Stored records
-- -- --
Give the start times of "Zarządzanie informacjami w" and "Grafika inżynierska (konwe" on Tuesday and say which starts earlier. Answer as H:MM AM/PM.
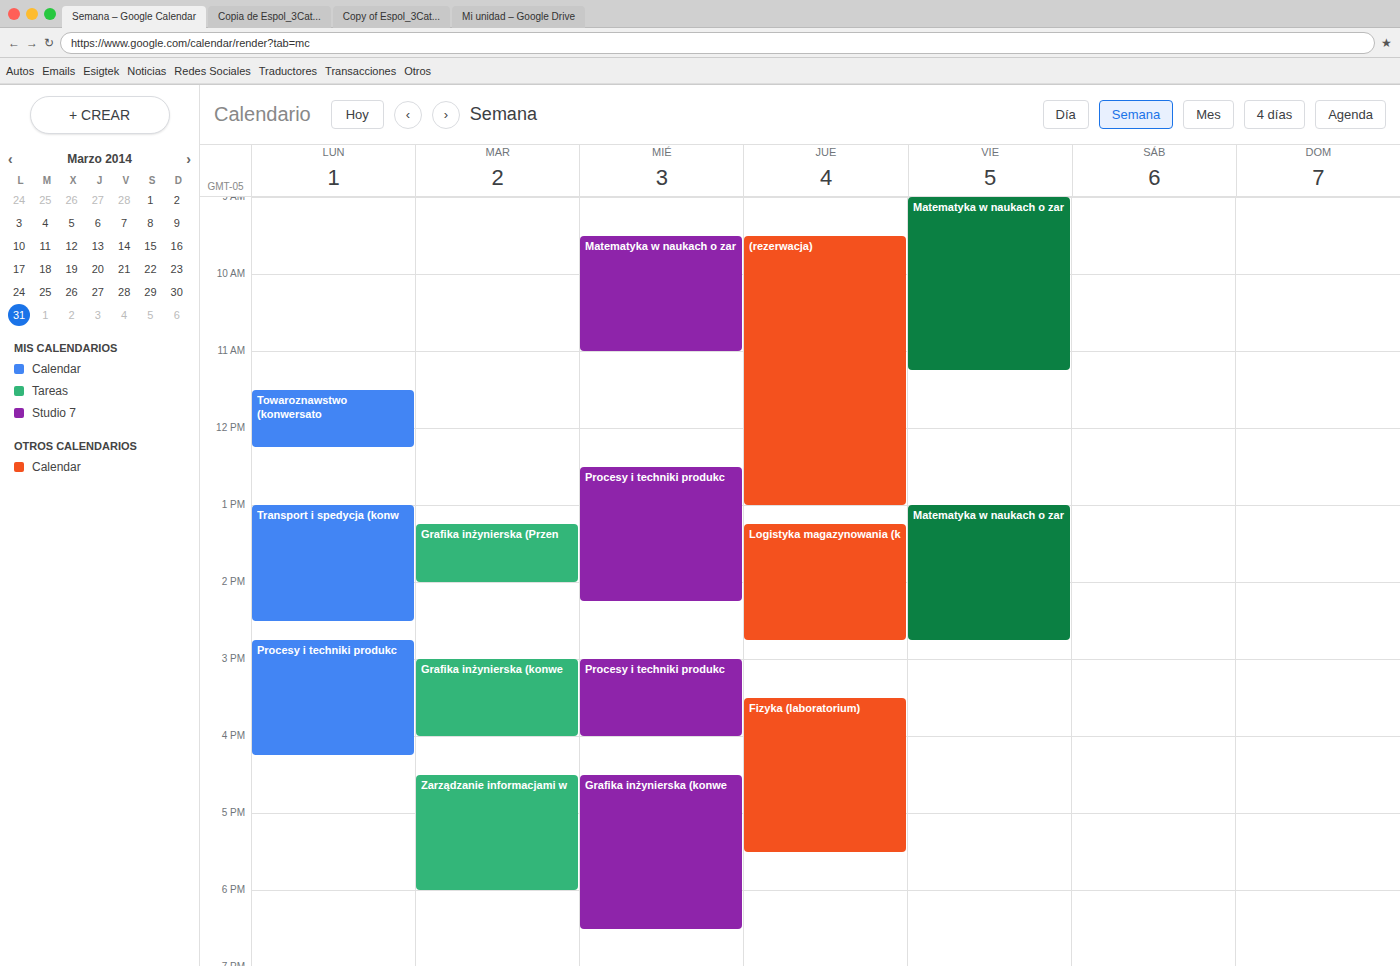
"Grafika inżynierska (konwe" 3:00 PM; "Zarządzanie informacjami w" 4:30 PM.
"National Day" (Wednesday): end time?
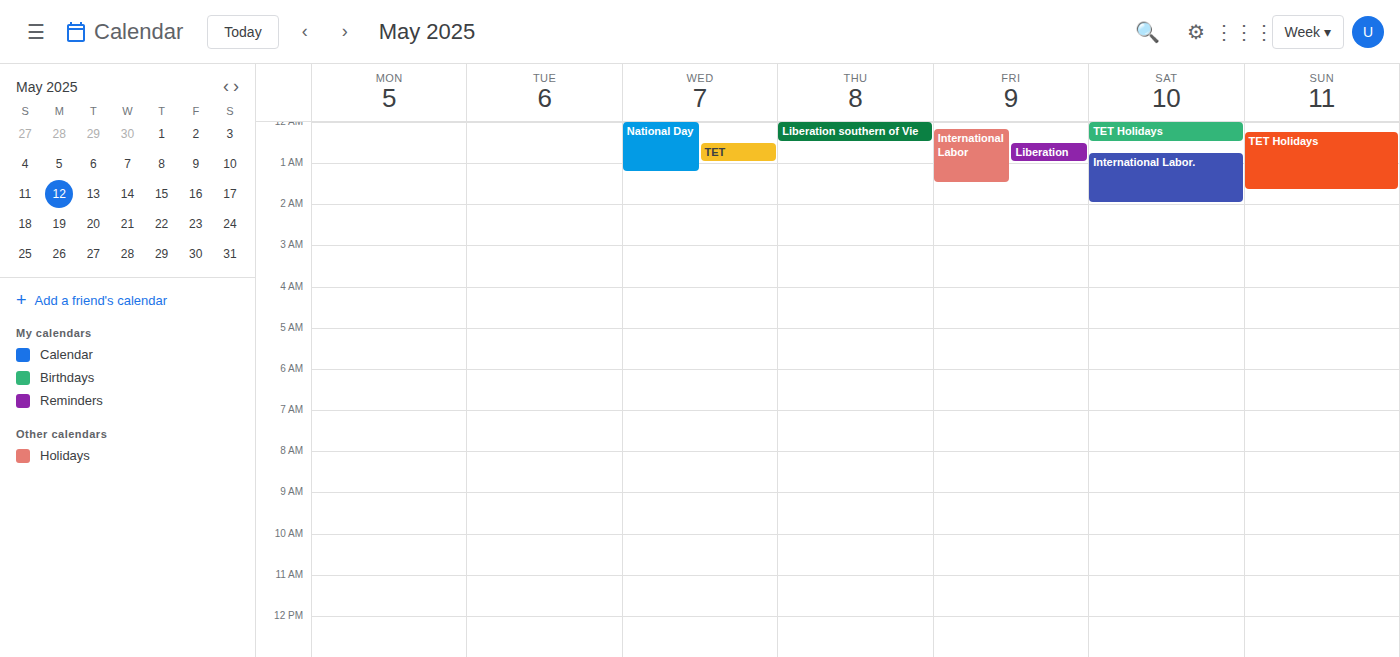
1:15 AM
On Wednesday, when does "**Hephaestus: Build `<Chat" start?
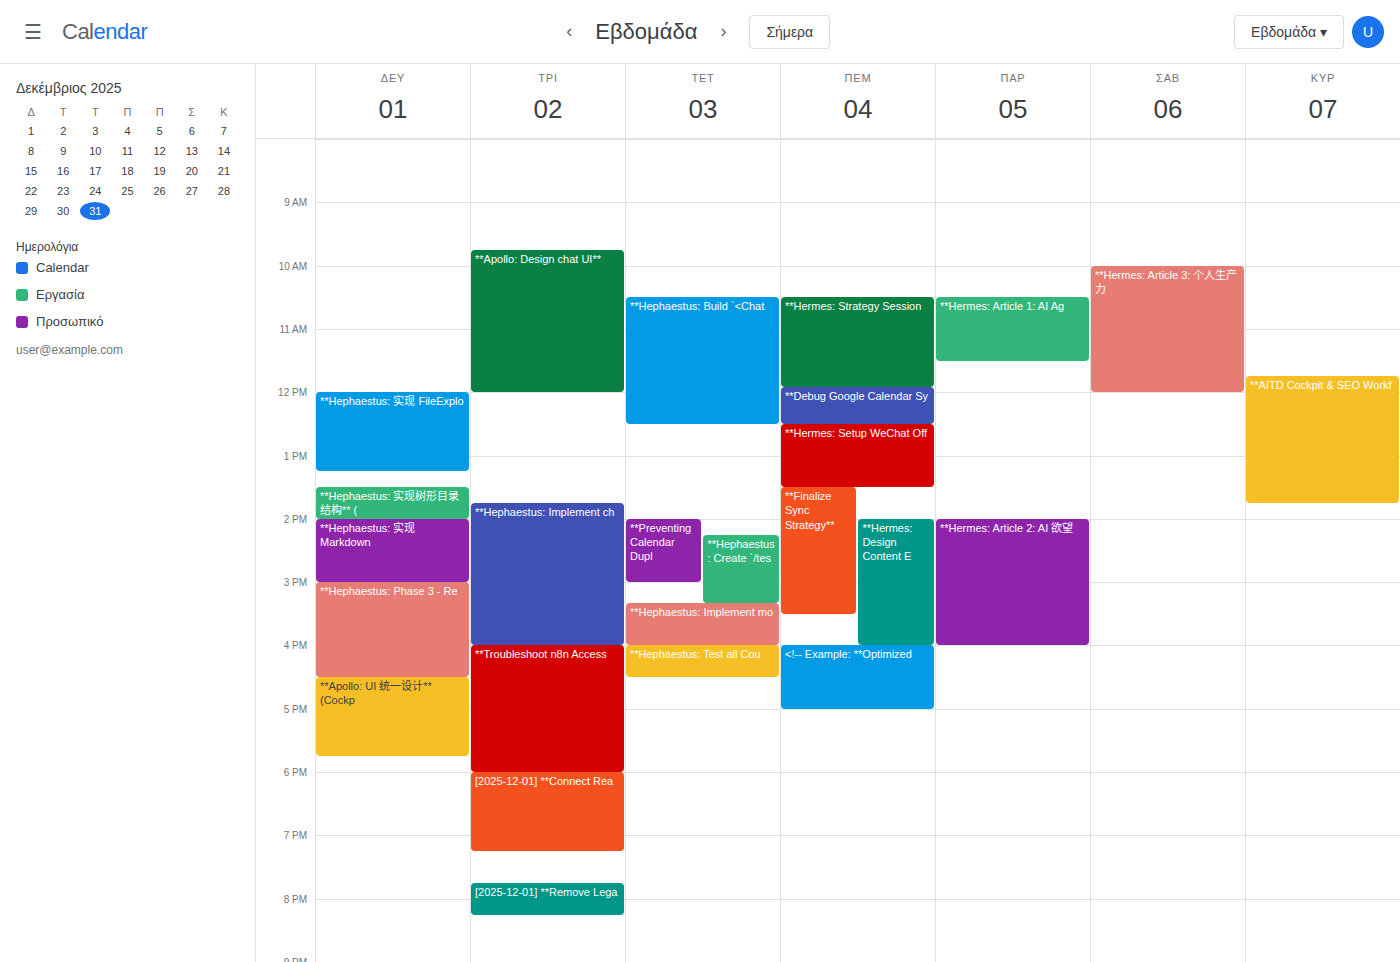
10:30 AM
-- -- --
## REQUEST
Rewrite these lines with "Thursday" in place of "Wednesday" and everything else unchanged. Leave the pictures out.

## EXERCISE RESULT
Give the start times of "Zarządzanie informacjami w" and "Grafika inżynierska (konwe" on Tuesday and say which starts earlier. Answer as H:MM AM/PM.
"Grafika inżynierska (konwe" 3:00 PM; "Zarządzanie informacjami w" 4:30 PM.
"National Day" (Thursday): end time?
1:15 AM
On Thursday, when does "**Hephaestus: Build `<Chat" start?
10:30 AM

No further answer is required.